Based on our previous summarization, ADCY1 is a main regulator of cAMP signaling pathway by catalyzing ATP to cAMP. As a second messenger, cAMP participates in many important cellular activities, including DNA damage, proliferation, and apoptosis, which were contributed to drug resistance. It should be noteworthy that although ADCY1 expression level reduction was associated with increased cisplatin resistance, its role was minimal. Therefore, the specific molecular mechanism of rs189178649 and rs2280496 affecting platinum sensitivity has not been fully elucidated. It is possible that ADCY1 is unlikely the main cause, but other variations in the same haplotype are mainly responsible for platinum response. It was also not clear to what extent ADCY1 impacted platinum sensitivity. More in vitro and in vivo studies are needed to be conducted in further investigations.
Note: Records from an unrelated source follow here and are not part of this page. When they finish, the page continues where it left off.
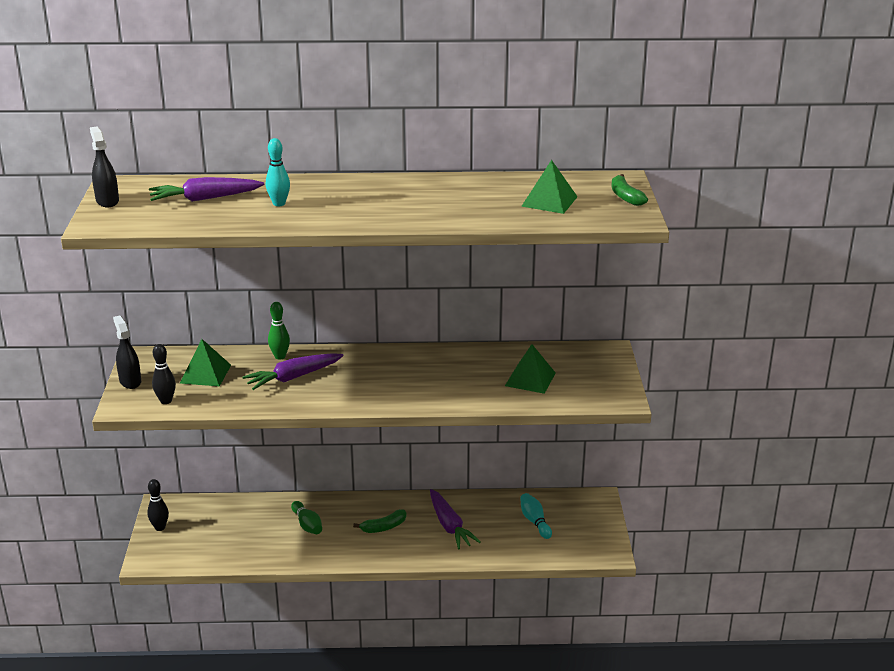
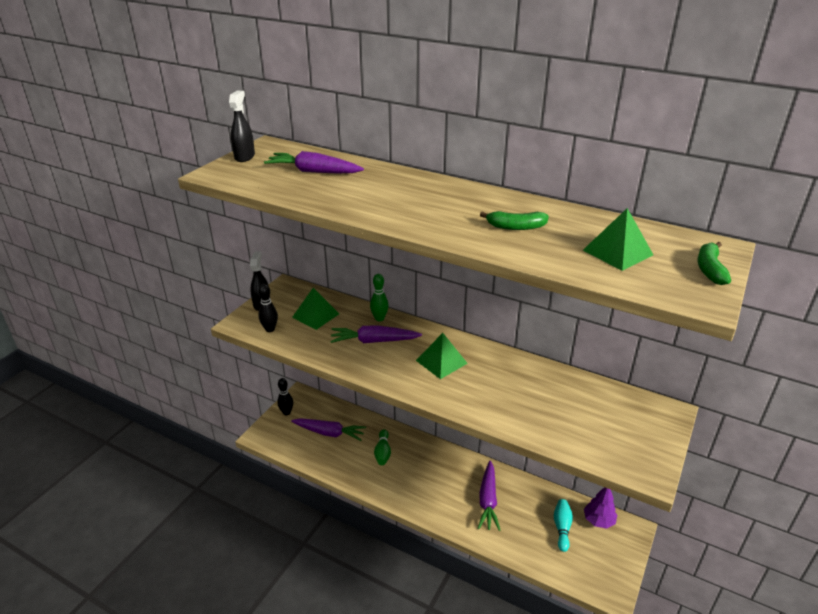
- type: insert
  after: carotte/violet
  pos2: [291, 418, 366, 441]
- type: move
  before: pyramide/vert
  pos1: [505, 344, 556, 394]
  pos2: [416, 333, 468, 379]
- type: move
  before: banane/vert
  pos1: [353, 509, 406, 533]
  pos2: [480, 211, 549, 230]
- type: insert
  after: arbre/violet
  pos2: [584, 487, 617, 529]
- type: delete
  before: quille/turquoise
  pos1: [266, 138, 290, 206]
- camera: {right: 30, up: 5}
Taken these results together, we thought this study had several limitations. Firstly, more solid invalidations of in vitro studies were needed to investigate the effects of polymorphisms in ADCY1 expression and platinum sensitivity, including knock-in the two SNPs in H1299 and A549 cell lines to provide more direct evidence of these two SNPs in mediating the sensitivity of platinum-based treatment. Secondly, in vivo animal models are needed to demonstrate the role of the SNPs in NSCLC.

Conclusions

To the best of our knowledge, this is the largest sample size GWAS for platinum drug response. We discovered novel germline genetic variations in ADCY1 that affect the sensitivity of platinum-based chemotherapy on NSCLC patients. G allele carriers of rs2280496 and C allele carriers of rs189178649 were more resistant to platinum-based chemotherapy.